While roses, mums and tulips are the most popular flowers, Russians appreciate cut flowers of all sorts. Flower consumption is traditionally high, but when the rouble goes down, like last year, normally expensive flowers get an extra push, as evidenced by figures from Royal FloraHolland.
John Elstgeest also noticed a shift away from just the traditional top three, seeing more summer flowers, as well as muscaris, hellebores and roses from Ecuador and Africa, with shorter stems.
Colombian carnation grower Turflor is one of the parties to benefit from this trend. “Around 8 percent of our production is going to Russia. There we see a trend towards more smaller flowers in large bouquets”, according to CEO Mauricio Briceño.
It's not just about smaller flowers though. Russian consumers looking to make a statement can also go for hydrangeas. According to Catalina Arango, Commercial Director at Colombian hydrangea grower Flores del Este, Russia is an interesting market for hydrangeas from Colombia, since it grew 44.1 % in value and 52.5% in volume.
“I believe that flowers for the Russians are still a very important and essential attribute of holidays, family events and public celebrations. And despite the crisis of the past years the demand for flowers is still at a sufficiently high level”, she says.
The Russian market for phalaenopsis orchids has been stable for many years now, but Mischa Groothuizen of Levoplant still sees potential for development. The Dutch phalaenopsis nursery has been supplying this market for about a decade now, and sees room for improvement in two main areas: transportation and presentation.
"From the Netherlands to Moscow, it takes about three days and then, some need to travel even further to the smaller cities surrounding. On top of that, they are repacked." It all affects the quality of the product. "Fortunately, the quality of our phalaenopsis is high when leaving the nursery, but it’s also necessary to keep this quality during transport."

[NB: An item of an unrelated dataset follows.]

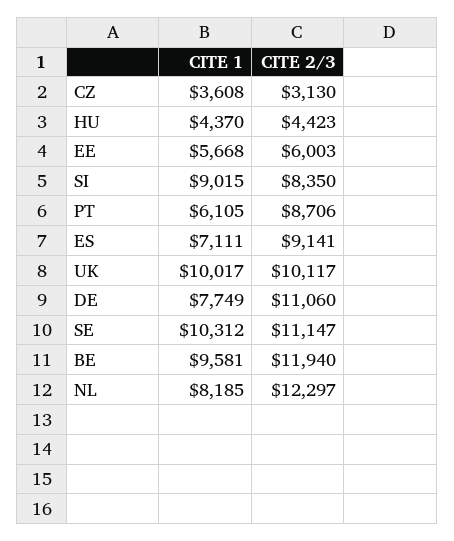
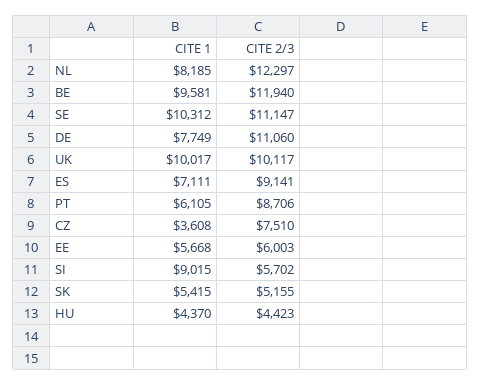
CITE 2/3, CZ: 3130 -> 7510
CITE 2/3, SI: 8350 -> 5702
CITE 1, SK: none -> 5415
CITE 2/3, SK: none -> 5155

Next to transportation, presentation can be an important point to increase the sales in this country. "We are exhibiting at the FlowersExpo for about nine years now and we see that all visitors at the exhibition love phalaenopsis. However, when visiting flower shops or retail stores, we see that the phalaenopsis aren't presented to their full potential. There is a lot to gain when we could address this locally."
Russians love cut flowers, but the annual exodus to the dacha in summer shows they're also fans of a bit of gardening and the accompanying plants. Poland is the largest supplier of ornamental plants to Russia, so it's no wonder the company had a large presence at the FlowersExpo this year.
The top sellers in the garden plants segment, according to Schneider, are Begonias, Petunias, Coleus, Ageratum and Pansy varieties. "The customers are always looking for new colors and varieties, thus Schneider youngplants will be presenting the newest additions to their assortment at the show alongside its most popular products (annuals, biannuals and perennials included)", Zsófia Simó commented ahead of the show.
Just like the greenhouse vegetable sector, the floriculture industry in Russia is also growing fast. Expansion at domestic companies creates opportunities for suppliers, while the increasingly affluent flower-loving consumers ensure a fertile market for foreign producers of ornamentals.